OK, so assuming the info in the sensor table is correct, the HTTP/JSON query I do to the specified IP address (and port) is working. And the status message says that starting logging was successful.

Are you saying that after that, nothing happens? Or is it just that the status message stays on "attempting connection" when it shouldn't?

Are you using telnet or http mode for the logging?

joe
 
Hmm. There actually is logging going on. I see the lines overlaying the horizontal axis.

No vertical axis, though.
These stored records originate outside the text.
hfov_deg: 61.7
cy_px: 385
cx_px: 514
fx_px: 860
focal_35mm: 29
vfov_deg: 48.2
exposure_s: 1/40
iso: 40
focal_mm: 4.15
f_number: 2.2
What do you have the temperature range set to in preferences?

joe
 
Pit Sensor Low 200 / High 250

Temp Sensor Low 200 / High 250 (actually had that mixed up with food sensor 1)

Set in Stoker preferences.

In Stoker X it's 50 / 300.
 
Strange,

This happened to a friend of mine this last week. And he was trying to use the exact same temperature min and max. I had him change it to something more like 100 min and 240 max, and the y-axis came back. You might give it a try.......

Joe....are you trapping the y-axis range by any chance?
 
Originally posted by Marshall:

Joe....are you trapping the y-axis range by any chance?

Hmm. Not sure I'm doing any error checking on that. If the preferences are messed up, it could cause something like that. I'll take a look.

I'm converting to Xcode4 right now, so everything in my development environment is a bit messed up. I'll try to look at it this week.